The Dungeons & Dragons 3rd Edition Player's Handbook sold double what the v.3.5 edition of the same book sold.

4th edition is a great success story...but print runs at Wizards of the Coast tell you nothing.
 

Mokona said:
The Dungeons & Dragons 3rd Edition Player's Handbook sold double what the v.3.5 edition of the same book sold.

Very interesting. Care to submit the numbers as well?

/M
 

Mokona said:
That is a silly statistic. To quote Mark Twain: "There are three kinds of lies: lies, damned lies and statistics."

The Dungeons & Dragons 3rd Edition Player's Handbook sold double what the v.3.5 edition of the same book sold.

We're talking initial print runs. Not entire sales over the length of the product life span.
 

I'd be interested in knowing how many books in the 3.x line sold in total.

Then again I'd like to be king of all Londinum and wear a shiny hat too.
 




Mouseferatu said:
The article doesn't give specific numbers (which doesn't surprise me; I can't imagine any major company releasing that).
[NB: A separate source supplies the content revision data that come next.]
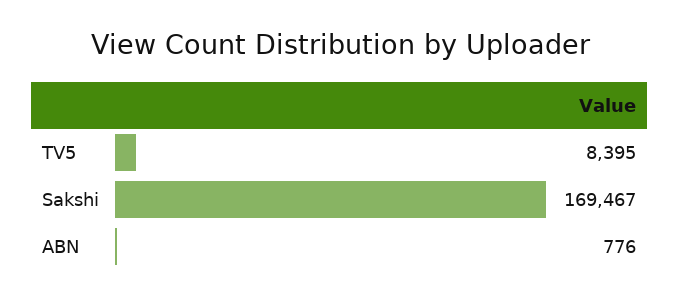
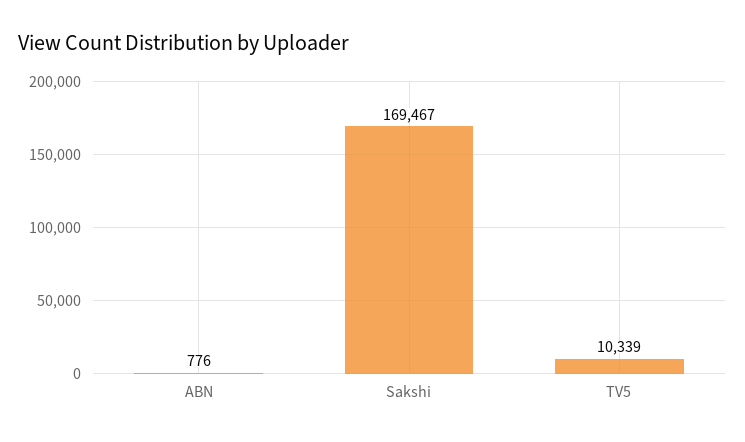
  {
-   "TV5": 8395,
+   "TV5": 10339,
    "Sakshi": 169467,
    "ABN": 776
  }

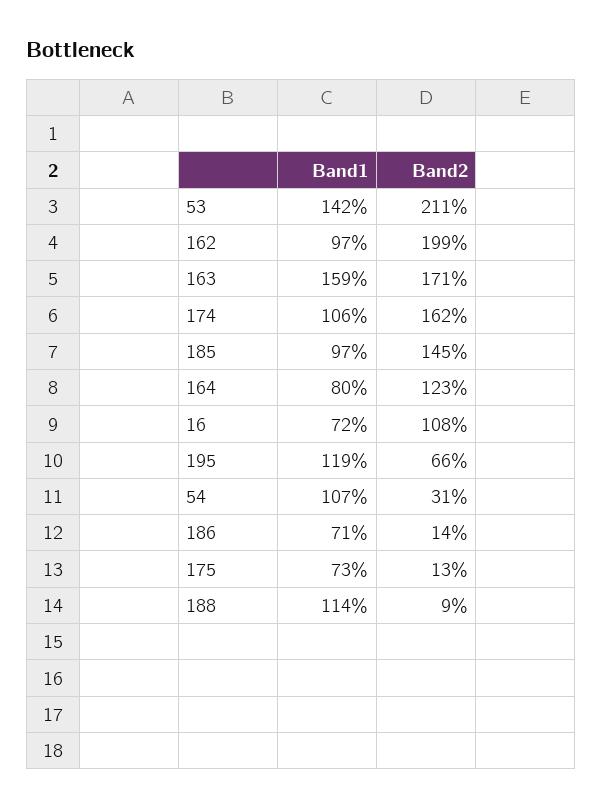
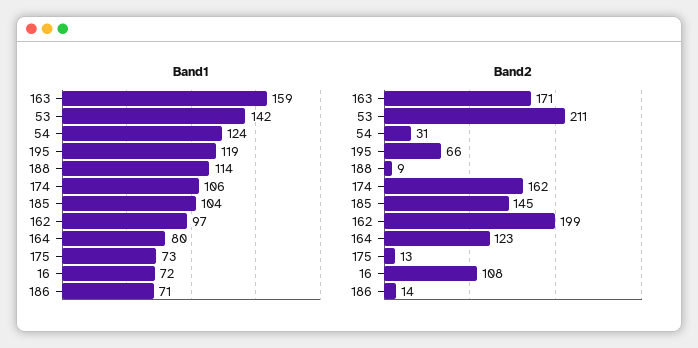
  {
    "Band1": {
      "53": 142,
      "162": 97,
      "163": 159,
      "174": 106,
-     "185": 97,
+     "185": 104,
      "164": 80,
      "16": 72,
      "195": 119,
-     "54": 107,
+     "54": 124,
      "186": 71,
      "175": 73,
      "188": 114
    },
    "Band2": {
      "53": 211,
      "162": 199,
      "163": 171,
      "174": 162,
      "185": 145,
      "164": 123,
      "16": 108,
      "195": 66,
      "54": 31,
      "186": 14,
      "175": 13,
      "188": 9
    }
  }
But it does say the initial print run was 50% bigger than the 3.5 core run.
I have a vague recollection of either Jim Butler or Ryan Dancey coming onto ENWorld a few months after the release of 3.0, saying "We're doing a second printing of the PHB already, and the first printing was 500,000."
 

Staffan said:
I have a vague recollection of..."We're doing a second printing of the PHB already, and the first printing was 500,000."
I would double check those memories. 3rd edition sold very very well but it isn't really possible for those numbers to be correct about the initial print run especially in light of the comment about 4th edition. I assume neither Jim nor Ryan came on here and lied. ;)
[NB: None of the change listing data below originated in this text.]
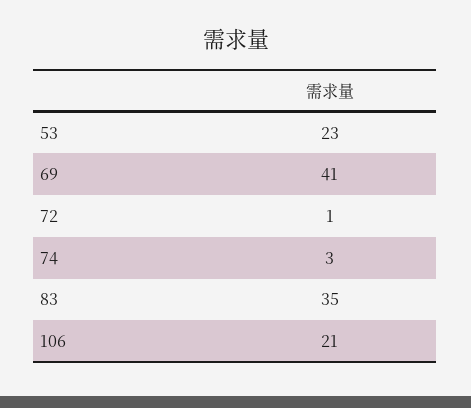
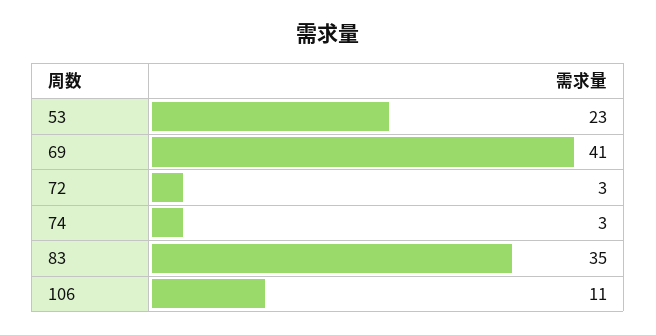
  {
    "53": 23,
    "69": 41,
-   "72": 1,
+   "72": 3,
    "74": 3,
    "83": 35,
-   "106": 21
+   "106": 11
  }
Remember, when 3rd edition launched Wizards of the Coast really had no idea what would happen. TSR had lost lots of customers at both the consumer and retail-wholesale level. There was a lot of uncertainty about the demand for Dungeons & Dragons before 3rd edition revived a sinking brand. The raw cost of printing 500,000 books all at once (not to mention DMGs and Monster Manuals) would have been very scary in the dark days before 3rd edition was a proven success.